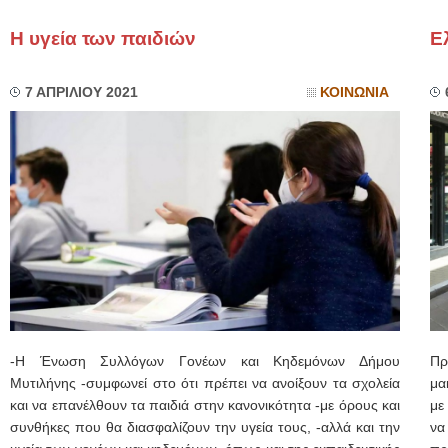
Η υγεία των παιδιών
Ε
7 ΑΠΡΙΛΙΟΥ 2021
ΚΟΙΝΩΝΙΑ
-Η Ένωση Συλλόγων Γονέων και Κηδεμόνων Δήμου
Πρ
Μυτιλήνης -συμφωνεί στο ότι πρέπει να ανοίξουν τα σχολεία
μα
και να επανέλθουν τα παιδιά στην κανονικότητα -με όρους και
με
συνθήκες που θα διασφαλίζουν την υγεία τους, -αλλά και την
να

• _Instruction_
Write out all the entries again, word for word, and print no images.

• _Your response_
Η υγεία των παιδιών
Ε
7 ΑΠΡΙΛΙΟΥ 2021
ΚΟΙΝΩΝΙΑ
-Η Ένωση Συλλόγων Γονέων και Κηδεμόνων Δήμου
Πρ
Μυτιλήνης -συμφωνεί στο ότι πρέπει να ανοίξουν τα σχολεία
μα
και να επανέλθουν τα παιδιά στην κανονικότητα -με όρους και
με
συνθήκες που θα διασφαλίζουν την υγεία τους, -αλλά και την
να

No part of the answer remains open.